Au cas d’espèce, le fait que les marques reprises étaient employées sans aucune justification ni finalité descriptive ou d’information soient incluses dans le lien ou texte de l’annonce, a généré un risque de confusion par association puisqu’en l’absence d’autre indication et de façon spontanée, le consommateur sera enclin à supposer que sur le site de l’annonceur sont présentés des produits du titulaire de la marque ou à tout le moins que les deux entités sont économiquement liées.

Montant de l’indemnisation

L’article L.716-14 du code de la propriété intellectuelle définit les règles d’appréciation du préjudice résultant des actes de contrefaçon selon lesquelles sont pris en considération distinctement les conséquences économiques négatives dont le manque à gagner et la perte subies par la partie lésée, les bénéfices réalisés par le contrefacteur y compris les économies d’investissement et le préjudice moral causé au titulaire des droits du fait de l’atteinte.

En présence d’une contrefaçon, le chiffre d’affaires supposé -sans référence à la marge réalisée par la société – n’est pas en soi un critère pertinent de détermination du préjudice. Sur la base de 108 clics générés par l’annonce en cause, le titulaire de la marque a obtenu 10.000 euros de dommages et intérêts.

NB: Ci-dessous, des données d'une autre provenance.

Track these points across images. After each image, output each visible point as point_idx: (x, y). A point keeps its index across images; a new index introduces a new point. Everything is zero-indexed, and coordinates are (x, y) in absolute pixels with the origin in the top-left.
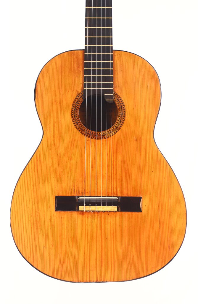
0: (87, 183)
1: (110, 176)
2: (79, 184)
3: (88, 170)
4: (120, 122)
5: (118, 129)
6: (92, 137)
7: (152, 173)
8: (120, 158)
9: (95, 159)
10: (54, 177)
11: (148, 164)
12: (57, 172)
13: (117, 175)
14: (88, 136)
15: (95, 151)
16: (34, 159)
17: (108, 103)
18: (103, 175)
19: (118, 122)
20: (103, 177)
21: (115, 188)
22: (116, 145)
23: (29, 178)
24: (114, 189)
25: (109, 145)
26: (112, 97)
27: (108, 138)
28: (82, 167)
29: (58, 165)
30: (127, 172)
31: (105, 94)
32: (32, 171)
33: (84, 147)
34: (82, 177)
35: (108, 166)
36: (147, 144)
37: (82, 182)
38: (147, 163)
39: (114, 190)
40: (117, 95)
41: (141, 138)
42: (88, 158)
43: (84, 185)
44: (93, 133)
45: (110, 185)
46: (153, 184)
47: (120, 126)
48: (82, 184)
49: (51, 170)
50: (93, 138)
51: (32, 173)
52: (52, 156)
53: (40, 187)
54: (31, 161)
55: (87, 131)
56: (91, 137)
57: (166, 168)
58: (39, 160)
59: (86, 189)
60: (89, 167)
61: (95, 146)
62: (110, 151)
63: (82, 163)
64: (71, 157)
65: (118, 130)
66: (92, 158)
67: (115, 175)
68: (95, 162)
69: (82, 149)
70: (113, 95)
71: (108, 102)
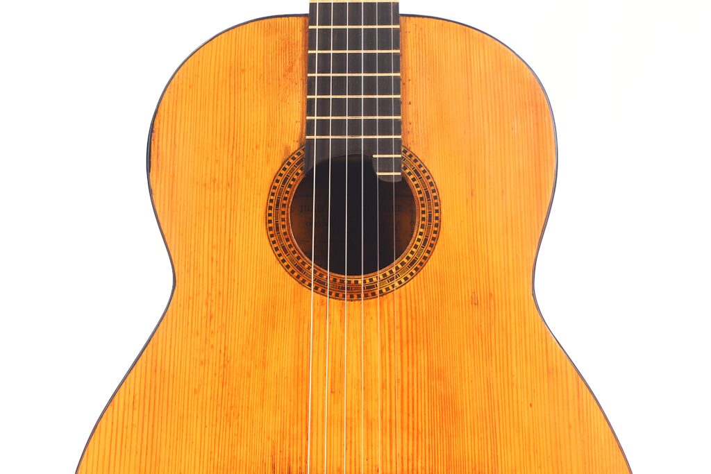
0: (314, 443)
1: (391, 420)
2: (290, 447)
3: (320, 401)
4: (424, 244)
5: (416, 265)
6: (333, 294)
7: (530, 408)
8: (423, 361)
9: (341, 366)
10: (207, 424)
11: (514, 379)
12: (219, 408)
13: (413, 416)
14: (320, 289)
15: (342, 337)
16: (144, 365)
17: (386, 184)
18: (370, 415)
19: (418, 243)
20: (369, 424)
21: (408, 459)
22: (412, 318)
23: (125, 430)
24: (405, 464)
25: (386, 317)
26: (398, 165)
27: (384, 296)
28: (300, 388)
29: (221, 385)
30: (447, 408)
31: (374, 156)
32: (136, 405)
33: (306, 325)
34: (300, 424)
35: (383, 386)
36: (513, 315)
37: (299, 441)
38: (512, 376)
39: (405, 468)
40: (413, 158)
41: (490, 295)
42: (321, 362)
43: (306, 448)
44: (335, 280)
45: (391, 451)
46: (532, 447)
47: (425, 258)
48: (299, 444)
49: (200, 401)
50: (337, 295)
51: (136, 412)
52: (203, 356)
53: (162, 459)
54: (133, 371)
55: (318, 274)
56: (330, 293)
57: (576, 394)
58: (158, 371)
59: (314, 461)
60: (324, 390)
61: (342, 321)
62: (390, 339)
63: (300, 378)
64: (264, 357)
65: (416, 269)
66: (333, 361)
67: (408, 415)
68: (341, 376)
69: (301, 333)
70: (400, 156)
71: (386, 180)
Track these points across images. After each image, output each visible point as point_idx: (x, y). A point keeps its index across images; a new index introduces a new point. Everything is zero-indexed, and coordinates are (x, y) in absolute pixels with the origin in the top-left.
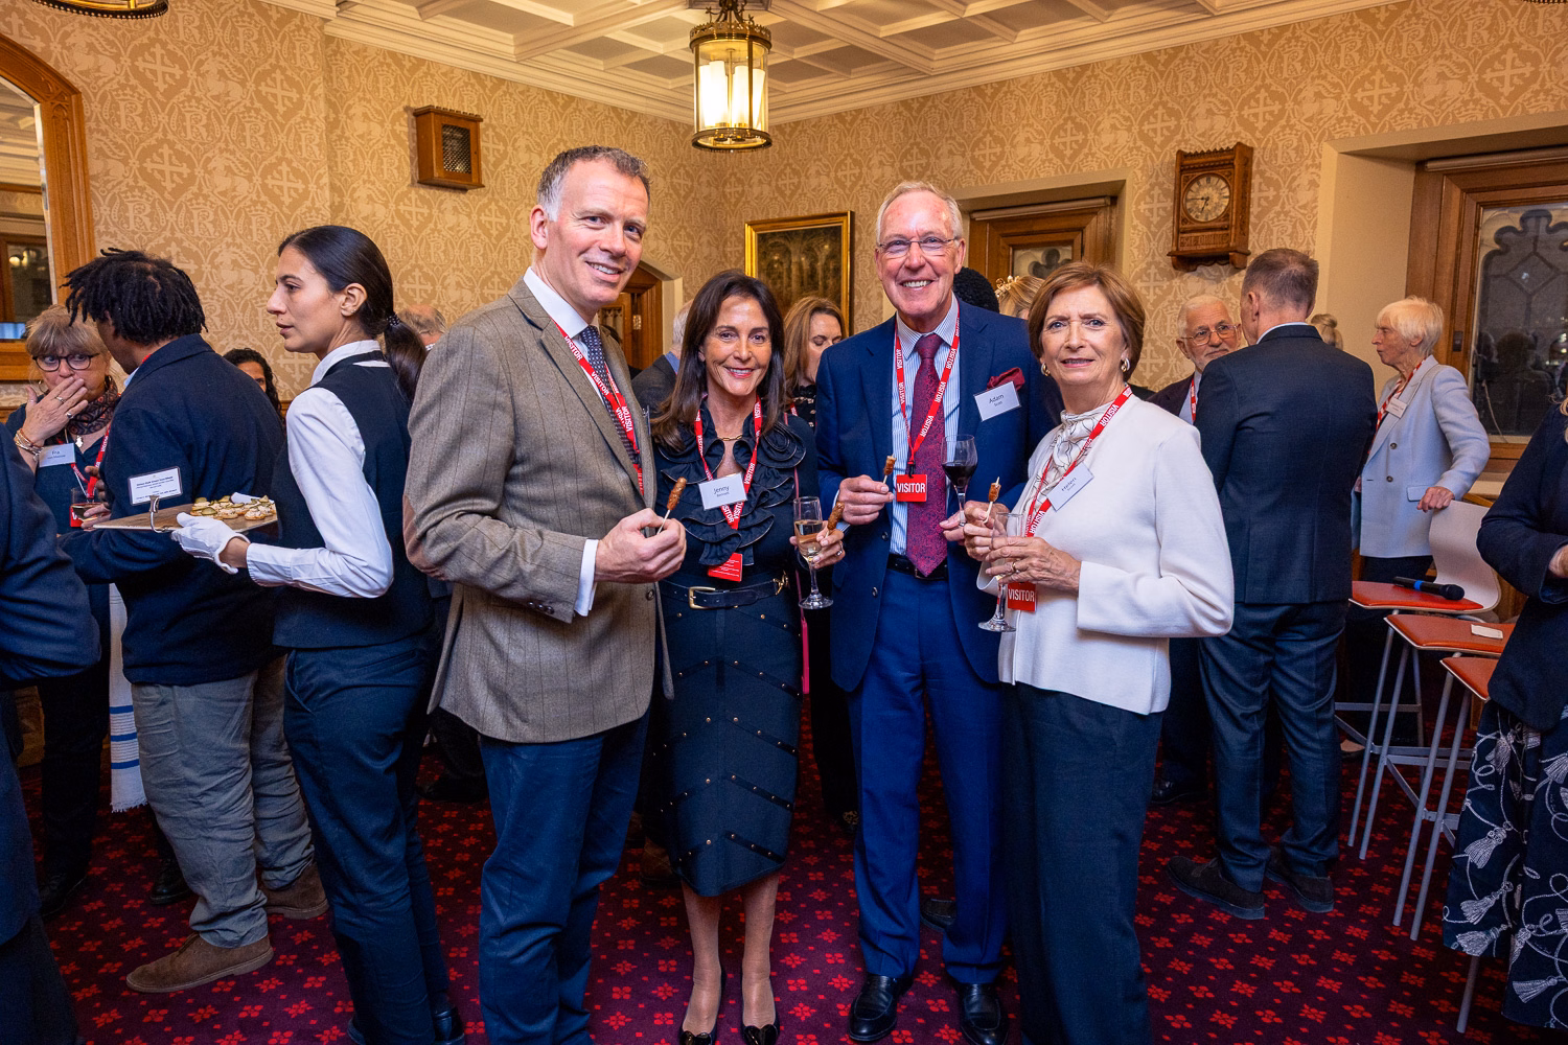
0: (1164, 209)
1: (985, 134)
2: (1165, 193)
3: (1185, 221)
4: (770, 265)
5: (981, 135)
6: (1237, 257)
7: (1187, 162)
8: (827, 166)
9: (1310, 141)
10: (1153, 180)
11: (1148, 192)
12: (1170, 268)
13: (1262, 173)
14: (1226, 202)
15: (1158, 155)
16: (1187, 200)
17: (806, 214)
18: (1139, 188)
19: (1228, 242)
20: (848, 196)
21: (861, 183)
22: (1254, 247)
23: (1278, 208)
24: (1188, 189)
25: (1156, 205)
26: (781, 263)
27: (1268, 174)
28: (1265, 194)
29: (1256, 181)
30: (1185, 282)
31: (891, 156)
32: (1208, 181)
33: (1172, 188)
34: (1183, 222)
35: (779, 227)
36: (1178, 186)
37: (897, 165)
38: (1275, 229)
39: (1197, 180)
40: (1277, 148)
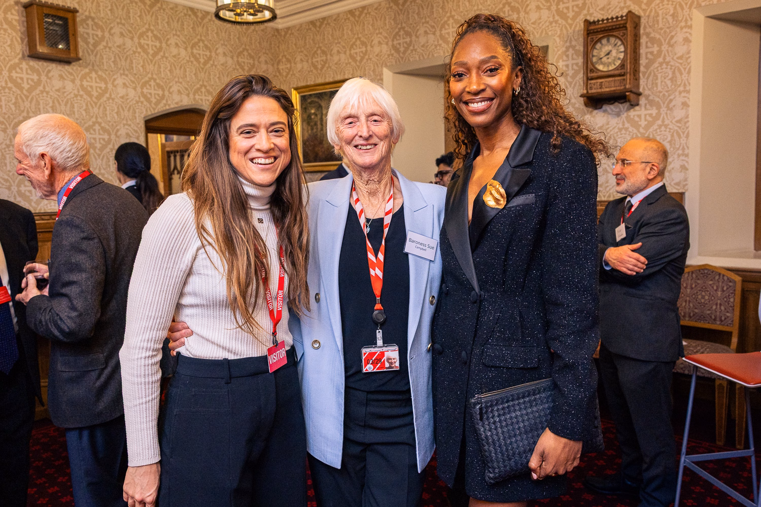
0: (577, 64)
1: (448, 18)
2: (576, 52)
3: (592, 71)
4: (309, 116)
5: (446, 19)
6: (632, 97)
7: (592, 27)
8: (344, 47)
9: (682, 9)
10: (568, 44)
11: (565, 53)
12: (583, 107)
13: (648, 35)
14: (622, 56)
15: (571, 25)
16: (593, 56)
17: (331, 80)
18: (558, 51)
19: (625, 85)
20: (359, 67)
21: (367, 57)
22: (644, 89)
23: (661, 60)
24: (594, 47)
25: (570, 62)
26: (316, 115)
27: (652, 35)
28: (650, 50)
29: (643, 40)
30: (594, 117)
31: (386, 38)
32: (608, 41)
33: (582, 49)
34: (590, 72)
35: (316, 90)
36: (586, 46)
37: (390, 43)
38: (659, 75)
39: (599, 40)
40: (658, 16)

Rappel sur la contrefaçon de marque en ligne

En application de l’article L.717-1 du code de la propriété intellectuelle, constitue une contrefaçon engageant la responsabilité civile de son auteur la violation des interdictions prévues aux articles 9, 10, 11 et 13 du règlement (CE) 40/94 du Conseil du 20 décembre 1993 sur la marque communautaire. L’article 9 (« Droit conféré par la marque communautaire » du Règlement (CE) n° 207/2009 du 26 février 2009 modifié dispose que l’enregistrement d’une marque de l’Union européenne confère à son titulaire un droit exclusif. Sans préjudice des droits des titulaires acquis avant la date de dépôt ou la date de priorité d’une marque de l’Union européenne, le titulaire de cette marque de l’Union européenne est habilité à interdire à tout tiers, en l’absence de son consentement, de faire usage dans la vie des affaires d’un signe pour des produits ou services lorsque: a) ce signe est identique à la marque de l’Union européenne et est utilisé pour des produits ou des services identiques à ceux pour lesquels la marque de l’Union européenne est enregistrée,. b) ce signe est identique ou similaire à la marque de l’Union européenne et est utilisé pour des produits ou services identiques ou similaires aux produits ou services pour lesquels la marque de l’Union européenne est enregistrée, s’il existe un risque de confusion dans l’esprit du public; le risque de confusion comprend le risque d’association entre le signe et la marque.